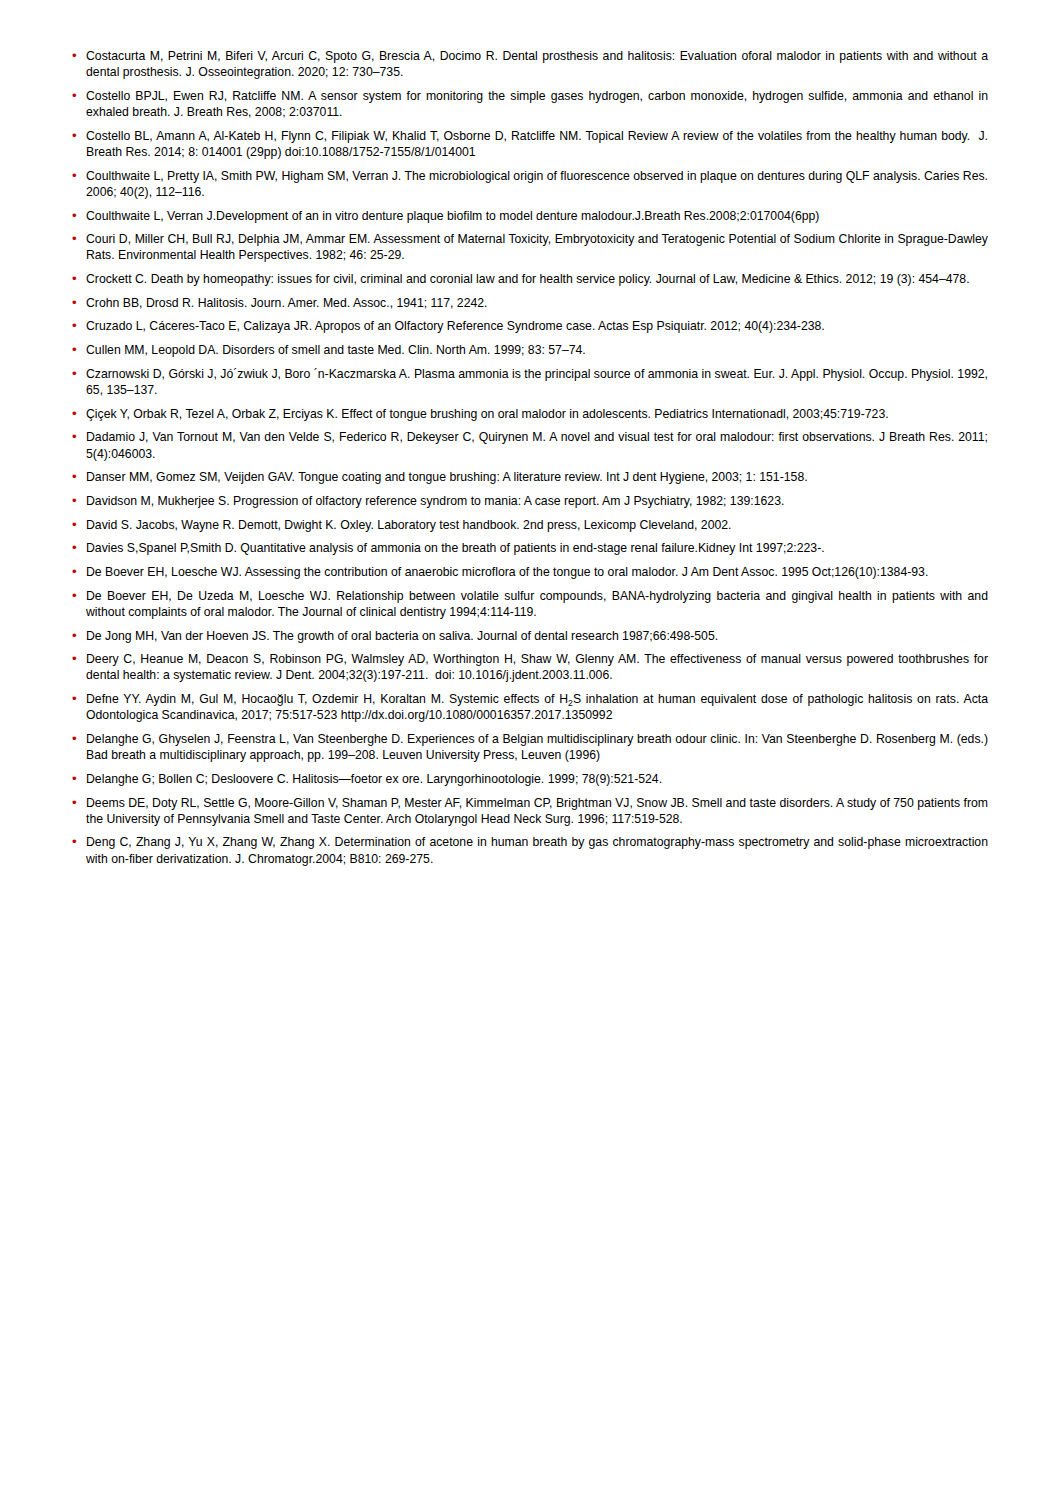Costacurta M, Petrini M, Biferi V, Arcuri C, Spoto G, Brescia A, Docimo R. Dental prosthesis and halitosis: Evaluation oforal malodor in patients with and without a dental prosthesis. J. Osseointegration. 2020; 12: 730–735.
Costello BPJL, Ewen RJ, Ratcliffe NM. A sensor system for monitoring the simple gases hydrogen, carbon monoxide, hydrogen sulfide, ammonia and ethanol in exhaled breath. J. Breath Res, 2008; 2:037011.
Costello BL, Amann A, Al-Kateb H, Flynn C, Filipiak W, Khalid T, Osborne D, Ratcliffe NM. Topical Review A review of the volatiles from the healthy human body. J. Breath Res. 2014; 8: 014001 (29pp) doi:10.1088/1752-7155/8/1/014001
Coulthwaite L, Pretty IA, Smith PW, Higham SM, Verran J. The microbiological origin of fluorescence observed in plaque on dentures during QLF analysis. Caries Res. 2006; 40(2), 112–116.
Coulthwaite L, Verran J.Development of an in vitro denture plaque biofilm to model denture malodour.J.Breath Res.2008;2:017004(6pp)
Couri D, Miller CH, Bull RJ, Delphia JM, Ammar EM. Assessment of Maternal Toxicity, Embryotoxicity and Teratogenic Potential of Sodium Chlorite in Sprague-Dawley Rats. Environmental Health Perspectives. 1982; 46: 25-29.
Crockett C. Death by homeopathy: issues for civil, criminal and coronial law and for health service policy. Journal of Law, Medicine & Ethics. 2012; 19 (3): 454–478.
Crohn BB, Drosd R. Halitosis. Journ. Amer. Med. Assoc., 1941; 117, 2242.
Cruzado L, Cáceres-Taco E, Calizaya JR. Apropos of an Olfactory Reference Syndrome case. Actas Esp Psiquiatr. 2012; 40(4):234-238.
Cullen MM, Leopold DA. Disorders of smell and taste Med. Clin. North Am. 1999; 83: 57–74.
Czarnowski D, Górski J, Jó´zwiuk J, Boro ´n-Kaczmarska A. Plasma ammonia is the principal source of ammonia in sweat. Eur. J. Appl. Physiol. Occup. Physiol. 1992, 65, 135–137.
Çiçek Y, Orbak R, Tezel A, Orbak Z, Erciyas K. Effect of tongue brushing on oral malodor in adolescents. Pediatrics Internationadl, 2003;45:719-723.
Dadamio J, Van Tornout M, Van den Velde S, Federico R, Dekeyser C, Quirynen M. A novel and visual test for oral malodour: first observations. J Breath Res. 2011; 5(4):046003.
Danser MM, Gomez SM, Veijden GAV. Tongue coating and tongue brushing: A literature review. Int J dent Hygiene, 2003; 1: 151-158.
Davidson M, Mukherjee S. Progression of olfactory reference syndrom to mania: A case report. Am J Psychiatry, 1982; 139:1623.
David S. Jacobs, Wayne R. Demott, Dwight K. Oxley. Laboratory test handbook. 2nd press, Lexicomp Cleveland, 2002.
Davies S,Spanel P,Smith D. Quantitative analysis of ammonia on the breath of patients in end-stage renal failure.Kidney Int 1997;2:223-.
De Boever EH, Loesche WJ. Assessing the contribution of anaerobic microflora of the tongue to oral malodor. J Am Dent Assoc. 1995 Oct;126(10):1384-93.
De Boever EH, De Uzeda M, Loesche WJ. Relationship between volatile sulfur compounds, BANA-hydrolyzing bacteria and gingival health in patients with and without complaints of oral malodor. The Journal of clinical dentistry 1994;4:114-119.
De Jong MH, Van der Hoeven JS. The growth of oral bacteria on saliva. Journal of dental research 1987;66:498-505.
Deery C, Heanue M, Deacon S, Robinson PG, Walmsley AD, Worthington H, Shaw W, Glenny AM. The effectiveness of manual versus powered toothbrushes for dental health: a systematic review. J Dent. 2004;32(3):197-211. doi: 10.1016/j.jdent.2003.11.006.
Defne YY. Aydin M, Gul M, Hocaoğlu T, Ozdemir H, Koraltan M. Systemic effects of H2S inhalation at human equivalent dose of pathologic halitosis on rats. Acta Odontologica Scandinavica, 2017; 75:517-523 http://dx.doi.org/10.1080/00016357.2017.1350992
Delanghe G, Ghyselen J, Feenstra L, Van Steenberghe D. Experiences of a Belgian multidisciplinary breath odour clinic. In: Van Steenberghe D. Rosenberg M. (eds.) Bad breath a multidisciplinary approach, pp. 199–208. Leuven University Press, Leuven (1996)
Delanghe G; Bollen C; Desloovere C. Halitosis—foetor ex ore. Laryngorhinootologie. 1999; 78(9):521-524.
Deems DE, Doty RL, Settle G, Moore-Gillon V, Shaman P, Mester AF, Kimmelman CP, Brightman VJ, Snow JB. Smell and taste disorders. A study of 750 patients from the University of Pennsylvania Smell and Taste Center. Arch Otolaryngol Head Neck Surg. 1996; 117:519-528.
Deng C, Zhang J, Yu X, Zhang W, Zhang X. Determination of acetone in human breath by gas chromatography-mass spectrometry and solid-phase microextraction with on-fiber derivatization. J. Chromatogr.2004; B810: 269-275.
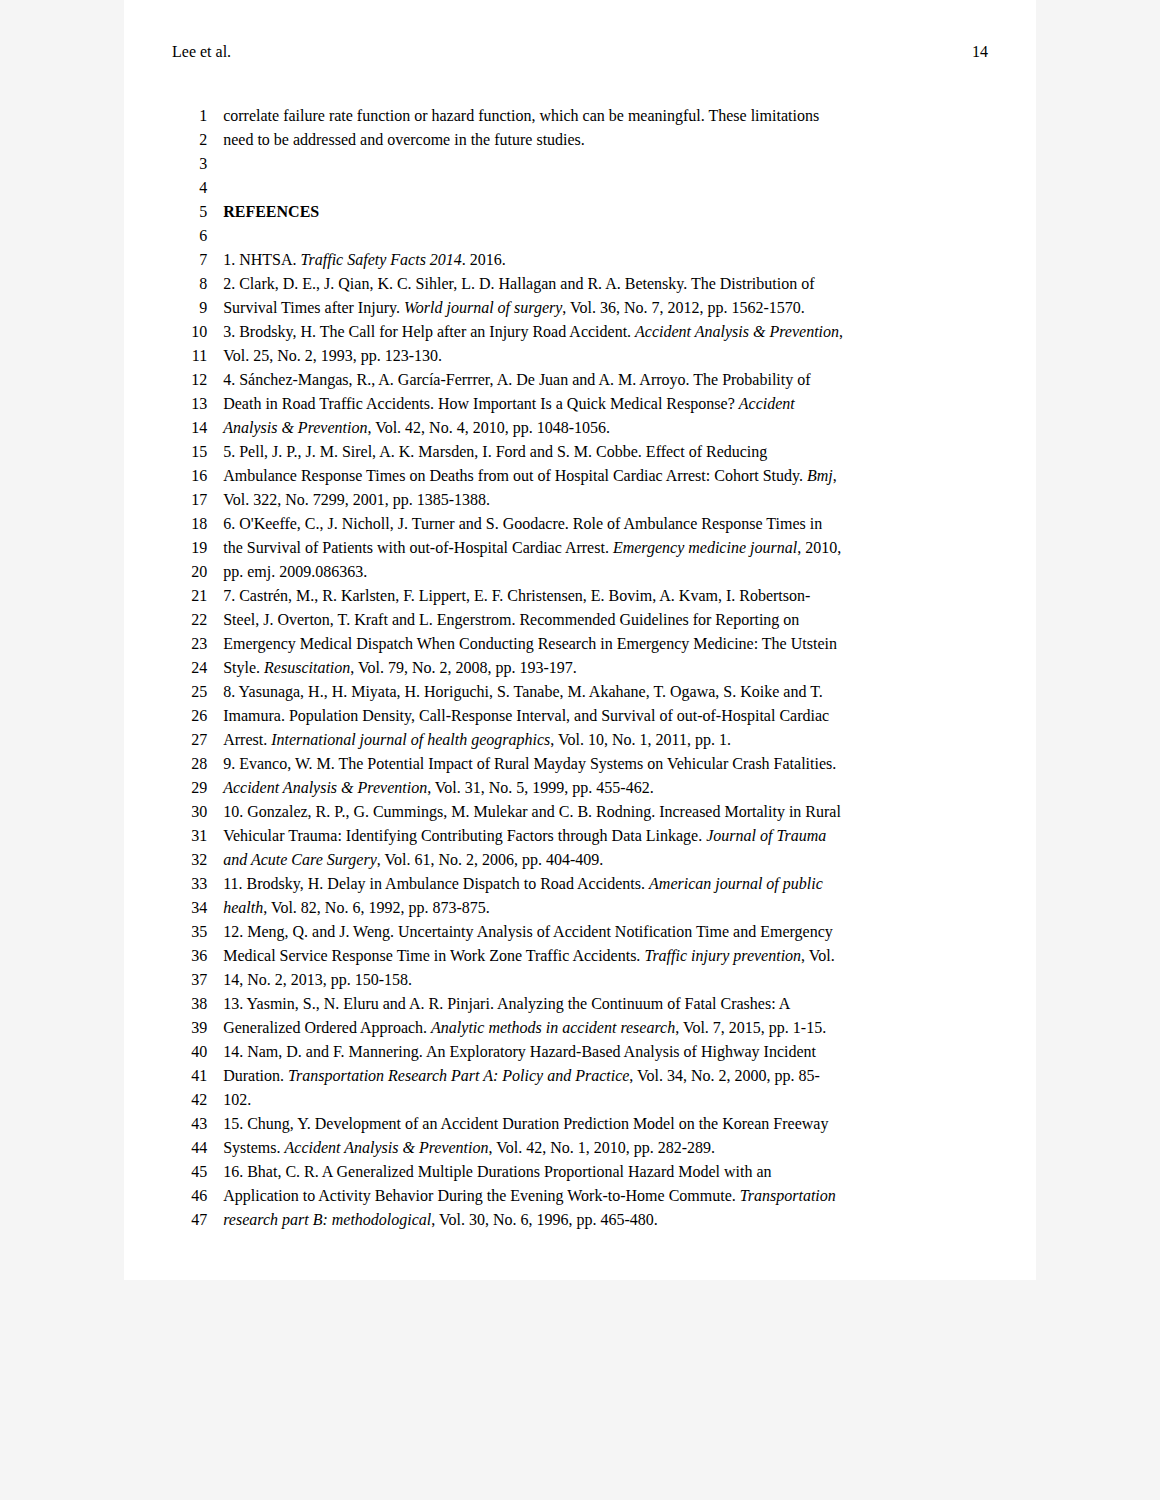Lee et al. 14
correlate failure rate function or hazard function, which can be meaningful. These limitations
need to be addressed and overcome in the future studies.
REFEENCES
1. NHTSA. Traffic Safety Facts 2014. 2016.
2. Clark, D. E., J. Qian, K. C. Sihler, L. D. Hallagan and R. A. Betensky. The Distribution of
Survival Times after Injury. World journal of surgery, Vol. 36, No. 7, 2012, pp. 1562-1570.
3. Brodsky, H. The Call for Help after an Injury Road Accident. Accident Analysis & Prevention,
Vol. 25, No. 2, 1993, pp. 123-130.
4. Sánchez-Mangas, R., A. García-Ferrrer, A. De Juan and A. M. Arroyo. The Probability of
Death in Road Traffic Accidents. How Important Is a Quick Medical Response? Accident
Analysis & Prevention, Vol. 42, No. 4, 2010, pp. 1048-1056.
5. Pell, J. P., J. M. Sirel, A. K. Marsden, I. Ford and S. M. Cobbe. Effect of Reducing
Ambulance Response Times on Deaths from out of Hospital Cardiac Arrest: Cohort Study. Bmj,
Vol. 322, No. 7299, 2001, pp. 1385-1388.
6. O'Keeffe, C., J. Nicholl, J. Turner and S. Goodacre. Role of Ambulance Response Times in
the Survival of Patients with out-of-Hospital Cardiac Arrest. Emergency medicine journal, 2010,
pp. emj. 2009.086363.
7. Castrén, M., R. Karlsten, F. Lippert, E. F. Christensen, E. Bovim, A. Kvam, I. Robertson-
Steel, J. Overton, T. Kraft and L. Engerstrom. Recommended Guidelines for Reporting on
Emergency Medical Dispatch When Conducting Research in Emergency Medicine: The Utstein
Style. Resuscitation, Vol. 79, No. 2, 2008, pp. 193-197.
8. Yasunaga, H., H. Miyata, H. Horiguchi, S. Tanabe, M. Akahane, T. Ogawa, S. Koike and T.
Imamura. Population Density, Call-Response Interval, and Survival of out-of-Hospital Cardiac
Arrest. International journal of health geographics, Vol. 10, No. 1, 2011, pp. 1.
9. Evanco, W. M. The Potential Impact of Rural Mayday Systems on Vehicular Crash Fatalities.
Accident Analysis & Prevention, Vol. 31, No. 5, 1999, pp. 455-462.
10. Gonzalez, R. P., G. Cummings, M. Mulekar and C. B. Rodning. Increased Mortality in Rural
Vehicular Trauma: Identifying Contributing Factors through Data Linkage. Journal of Trauma
and Acute Care Surgery, Vol. 61, No. 2, 2006, pp. 404-409.
11. Brodsky, H. Delay in Ambulance Dispatch to Road Accidents. American journal of public
health, Vol. 82, No. 6, 1992, pp. 873-875.
12. Meng, Q. and J. Weng. Uncertainty Analysis of Accident Notification Time and Emergency
Medical Service Response Time in Work Zone Traffic Accidents. Traffic injury prevention, Vol.
14, No. 2, 2013, pp. 150-158.
13. Yasmin, S., N. Eluru and A. R. Pinjari. Analyzing the Continuum of Fatal Crashes: A
Generalized Ordered Approach. Analytic methods in accident research, Vol. 7, 2015, pp. 1-15.
14. Nam, D. and F. Mannering. An Exploratory Hazard-Based Analysis of Highway Incident
Duration. Transportation Research Part A: Policy and Practice, Vol. 34, No. 2, 2000, pp. 85-
102.
15. Chung, Y. Development of an Accident Duration Prediction Model on the Korean Freeway
Systems. Accident Analysis & Prevention, Vol. 42, No. 1, 2010, pp. 282-289.
16. Bhat, C. R. A Generalized Multiple Durations Proportional Hazard Model with an
Application to Activity Behavior During the Evening Work-to-Home Commute. Transportation
research part B: methodological, Vol. 30, No. 6, 1996, pp. 465-480.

--------------------------------------------------

_WHAT IS NEEDED_
Go to the line with "Vol. 25, No. 2, 1993, pp. 123-130." in the entries above and repeat every line from there through the line with "Steel, J. Overton, T.", exactly and with no other text.

_RESPONSE_
Vol. 25, No. 2, 1993, pp. 123-130.
4. Sánchez-Mangas, R., A. García-Ferrrer, A. De Juan and A. M. Arroyo. The Probability of
Death in Road Traffic Accidents. How Important Is a Quick Medical Response? Accident
Analysis & Prevention, Vol. 42, No. 4, 2010, pp. 1048-1056.
5. Pell, J. P., J. M. Sirel, A. K. Marsden, I. Ford and S. M. Cobbe. Effect of Reducing
Ambulance Response Times on Deaths from out of Hospital Cardiac Arrest: Cohort Study. Bmj,
Vol. 322, No. 7299, 2001, pp. 1385-1388.
6. O'Keeffe, C., J. Nicholl, J. Turner and S. Goodacre. Role of Ambulance Response Times in
the Survival of Patients with out-of-Hospital Cardiac Arrest. Emergency medicine journal, 2010,
pp. emj. 2009.086363.
7. Castrén, M., R. Karlsten, F. Lippert, E. F. Christensen, E. Bovim, A. Kvam, I. Robertson-
Steel, J. Overton, T. Kraft and L. Engerstrom. Recommended Guidelines for Reporting on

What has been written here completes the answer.